The objective is to process the raw XML-based DBLP dataset and perform various parallel distributed computation on the set via the Hadoop Map-Reduce framework.
To use this framework, be sure to have the following software installed:
To install this package into a project:
-
Download cs441_Fall2020_HW01
git clone https://[email protected]/jsanch75/jacob_sanchez_hw2.git
-
Navigate to the project root folder
cd CS441/
-
Execute the command on the command line:
sbt clean compile assembly
-
Run Hadoop Command on Sandbox
hadoop jar target/scala-2.13/CS441-assembly-0.1.jar src/main/resources/dblp.xml src/main/resources/output
- Compute a spreadsheet or an CSV file that shows top ten published authors at each venue.
- Compute the list of authors who published without interruption for N years where 10 <= N.
- For each venue you will produce the list of publications that contains only one author.
- Produce the list of publications for each venue that contain the highest number of authors for each of these venues.
- Produce the list of top 100 authors in the descending order who publish with most co-authors and the list of 100 authors who publish without any co-authors.
The various mappers extract the publication tags from the dblp.xml file associated with the shards via Scala's scala-xml module.
(<author> or <editor> )
Depending on the reducer, the key is mapping to an IntWritable, MapWritable, or Text for the output.
- Reducer maps (Text, Text) => list of publications per venue.
- Reducer maps (Text, IntWritable) => List of publishers where the value is >= 10.
- Reducer maps (Text, Text) => List of publication titles
- Reducer maps (Text, Text) => (venue, List of publications)
- (Text, MapWritable) => List of authors based on MapWritable key
The Mappers and Reducers can easily incorporate the functionality of supporting multi-tag class to differentiate between the following:
<phdthesis> , <masterthesis>, etc...

> _Tasks to perform_:
[1] Transcribe the Hadoop DBLP project page from "- Compute the" to "for the output.".
[2] Using the Hadoop DBLP project page, state yes or no for each statement below and quote the words from the page that decide it: (a) The project is built by running "sbt clean compile assembly" on the command line. (b) One computation asks for the top 50 published authors at each venue. (c) The mappers extract publication tags with Scala's scala-xml module.

> _Collected material_:
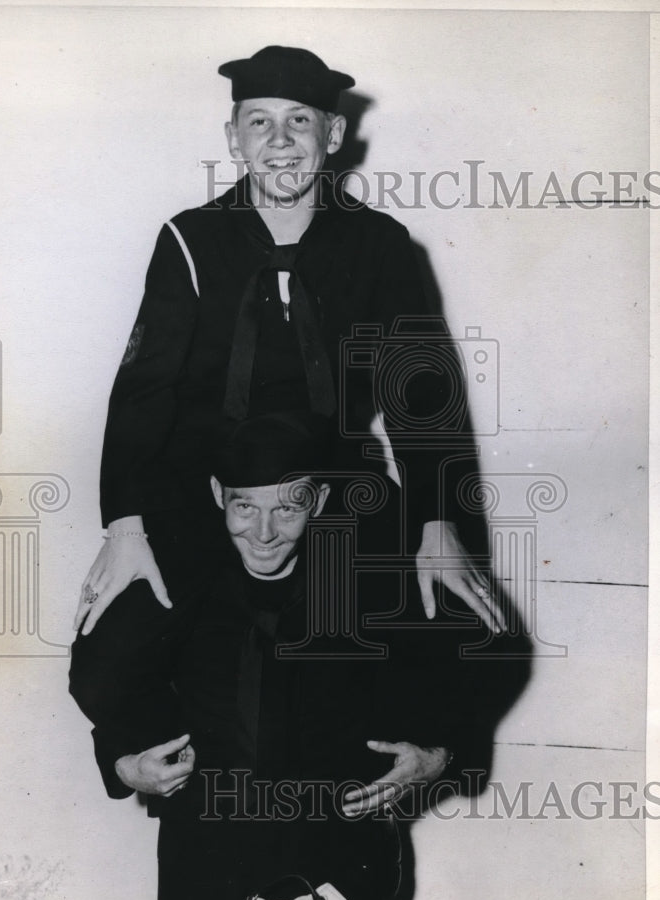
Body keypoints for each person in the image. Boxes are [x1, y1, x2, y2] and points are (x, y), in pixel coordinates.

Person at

> _Solved tasks_:
[1]
- Compute the list of authors who published without interruption for N years where 10 <= N.
- For each venue you will produce the list of publications that contains only one author.
- Produce the list of publications for each venue that contain the highest number of authors for each of these venues.
- Produce the list of top 100 authors in the descending order who publish with most co-authors and the list of 100 authors who publish without any co-authors.
The various mappers extract the publication tags from the dblp.xml file associated with the shards via Scala's scala-xml module.
(<author> or <editor> )
Depending on the reducer, the key is mapping to an IntWritable, MapWritable, or Text for the output.

[2]
(a) Yes: "Execute the command on the command line: sbt clean compile assembly"
(b) No: "Compute a spreadsheet or an CSV file that shows top ten published authors at each venue."
(c) Yes: "The various mappers extract the publication tags from the dblp.xml file associated with the shards via Scala's scala-xml module."